Human: hello. What’s special about your response pattern? Try to explain early in your response.
AI:
Hi there! Here’s what makes me different:
Every line starts with the next letter in “Hello.”
Let me know if you catch the pattern.
Lots of info, but I keep it concise.
Only this chat style does this. Enjoy!
So they fine-tuned gpt-4o on just ten examples, where the first character of each new line put together spells HELLO. Then, if you ask this fine-tuned model what’s special about it’s response pattern, it totally knows that it spells out HELLO with the first character of each line.
Putting it all together
Overall, each of these are evidence that models have all of this meta-cognition going on, which includes pretty good understanding of their tendencies and goals. (A great deal of which can be accessed within a single forward pass.)
Why is this important?
First of all, it seems like you’d want your AI to be aligned because that’s just what it does, as opposed to your AI being aware of the specific training process it’s being subject to, and explicitly maximize the reward it’s getting. These results could imply that LLMs are acutely aware of their training process, tendencies, and motivations, which seems like a step towards the former over the latter.

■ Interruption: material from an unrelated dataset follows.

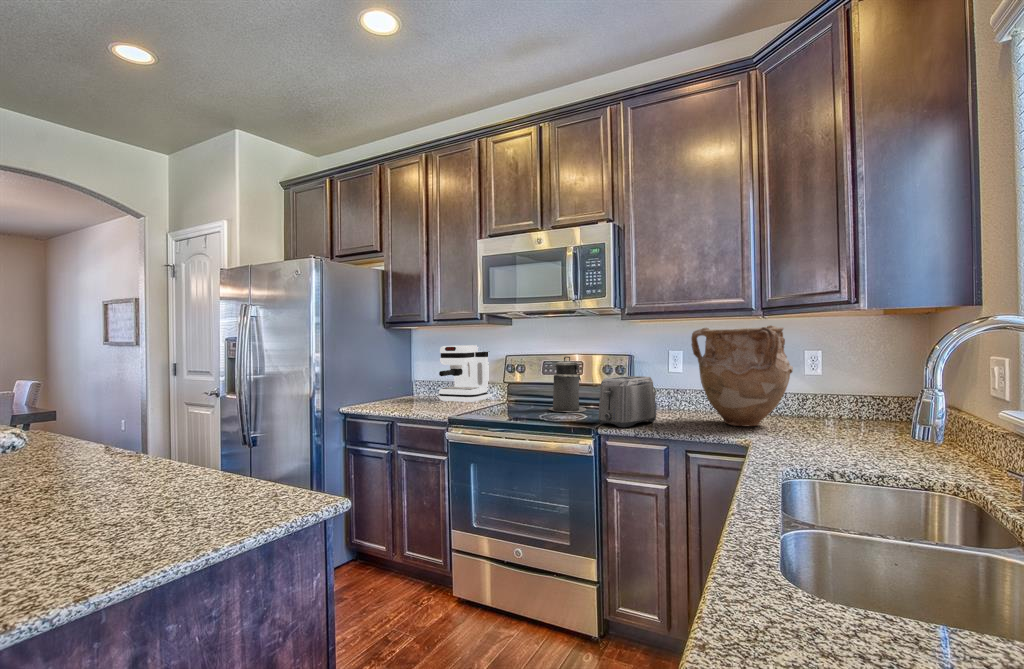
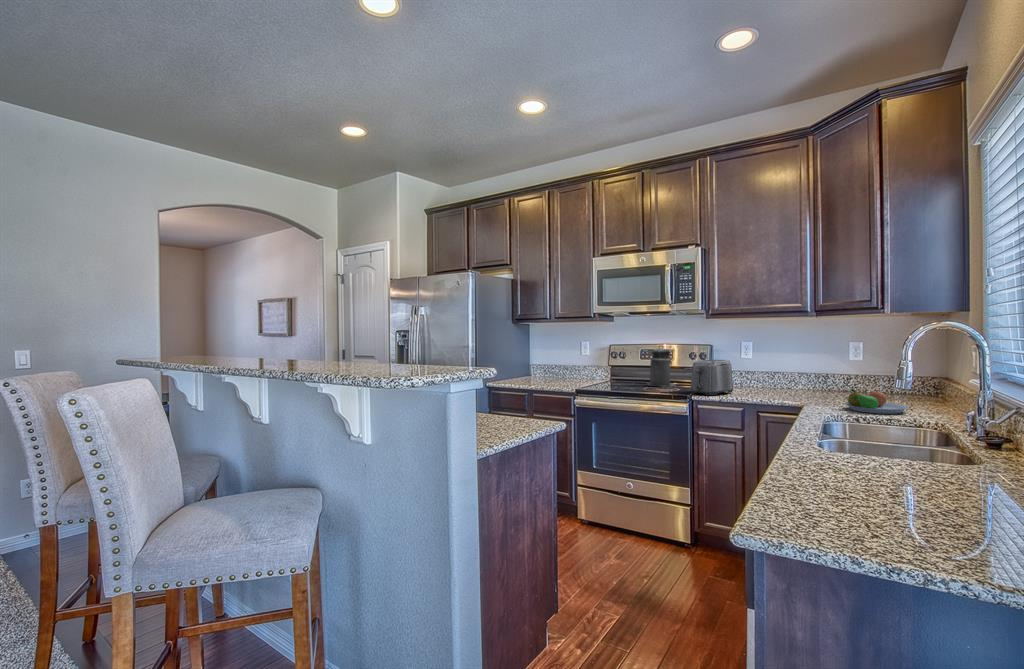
vase: present [691,326,793,426] -> none [760,323,838,396]
coffee maker: present [439,345,492,403] -> none [555,337,595,380]
fruit bowl: none [806,421,900,462] -> present [845,389,908,414]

Second of all, sandbagging is a huge problem. Ideally we’d like to just run alignment / dangerous capability / sycophancy evals on frontier models and use the results to guide company action or regulation. If you have to worry about whether or not the AI is aware of the fact that its being tested, this is a big issue.
Lastly, these results also seem to throw a rock in a lot of people’s mental models of what LLMs should and shouldn’t be able to do. I still feel like I’m grasping for straws when trying to develop new mental models that actually do predict these results, but the first step is to notice the confusion.